The line of the day comes from Kay Hymowitz's perceptive, comprehensive, and sure to be controversial new essay in City Journal on the "New Girl Order": "There's much to admire in the New Girl Order - and not just the previously hidden cleavage." In the piece, Hymowitz traces the globalization of the Single Young Female lifestyle which, she argues, "reflects a series of stunning demographic and economic shifts that are pointing much of the world - with important exceptions, including Africa and most of the Middle East - toward a New Girl Order. It's a man's world, James Brown always reminded us. But if these trends continue, not so much." One area I'd like to see Hymowitz explore in the future is the political implications of the New Girl Order. At the moment, the women Hymowitz describes in her piece are young, and so we may assume they do not vote in great numbers. What happens to our politics when they begin to do so? One more thought on Hymowitz's essay. The stunning sociocultural transformation she describes -
By the late 1990s, the SYF lifestyle was fully globalized. Indeed, you might think of SYFs as a sociological Starbucks: no matter how exotic the location, there they are, looking and behaving just like the American prototype. They shop for shoes in Kyoto, purses in Shanghai, jeans in Prague, and lip gloss in Singapore; they sip lattes in Dublin, drink cocktails in Chicago, and read lifestyle magazines in Krakow; they go to wine tastings in Boston, speed-dating events in Amsterdam, yoga classes in Paris, and ski resorts outside Tokyo.

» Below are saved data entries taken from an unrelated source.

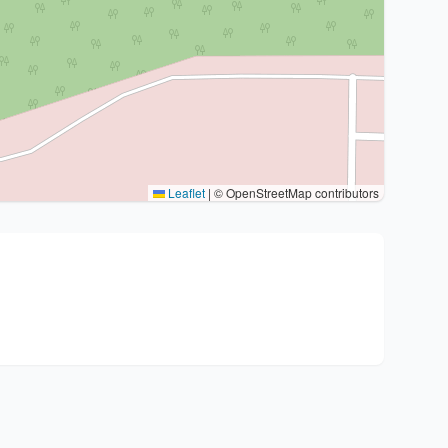
Leaflet
|
© OpenStreetMap contributors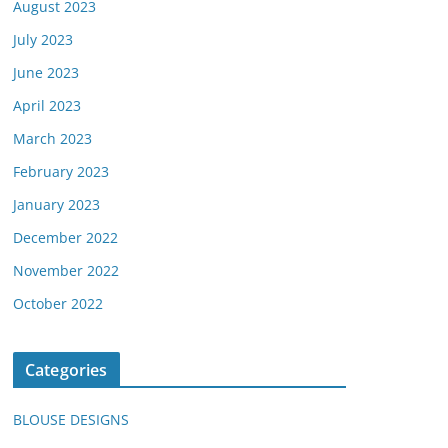
August 2023
July 2023
June 2023
April 2023
March 2023
February 2023
January 2023
December 2022
November 2022
October 2022
Categories
BLOUSE DESIGNS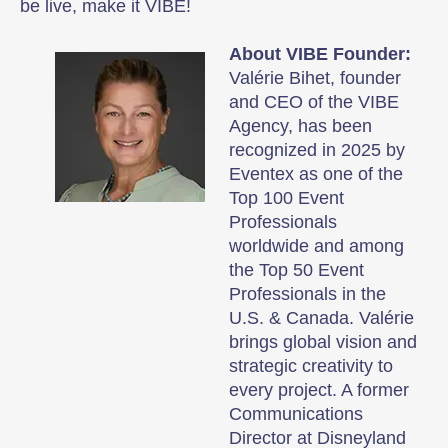
be live, make it VIBE!
About VIBE Founder:
Valérie Bihet, founder
and CEO of the VIBE
Agency, has been
recognized in 2025 by
Eventex as one of the
Top 100 Event
Professionals
worldwide and among
the Top 50 Event
Professionals in the
U.S. & Canada. Valérie
brings global vision and
strategic creativity to
every project. A former
Communications
Director at Disneyland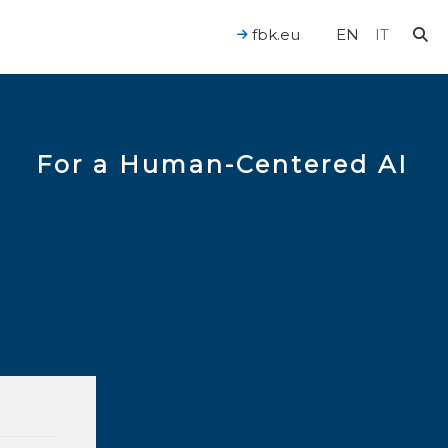
fbk.eu
EN
IT
For a Human-Centered AI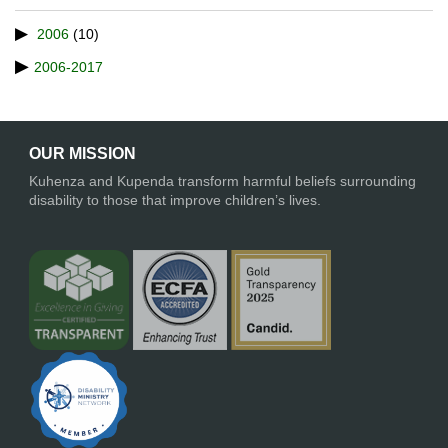
2006
(10)
2006-2017
OUR MISSION
Kuhenza and Kupenda transform harmful beliefs surrounding
disability to those that improve children’s lives.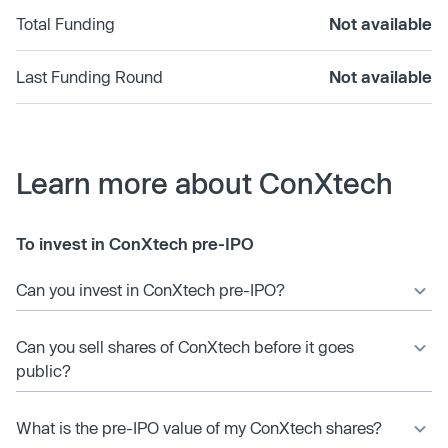
Total Funding
Not available
Last Funding Round
Not available
Learn more about ConXtech
To invest in ConXtech pre-IPO
Can you invest in ConXtech pre-IPO?
Can you sell shares of ConXtech before it goes
public?
What is the pre-IPO value of my ConXtech shares?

- is possible only because the last 25 years have seen an unprecedented level of global economic growth as command economies across the world have opted for the market. The thing that undergirds this economic development is peace, and the thing that undergirds this peace is American power. If America's power were to diminish, if illiberal forces were to go on the march across the world, you can be sure that the development of the New Girl Order, among many other things, would grind to a halt.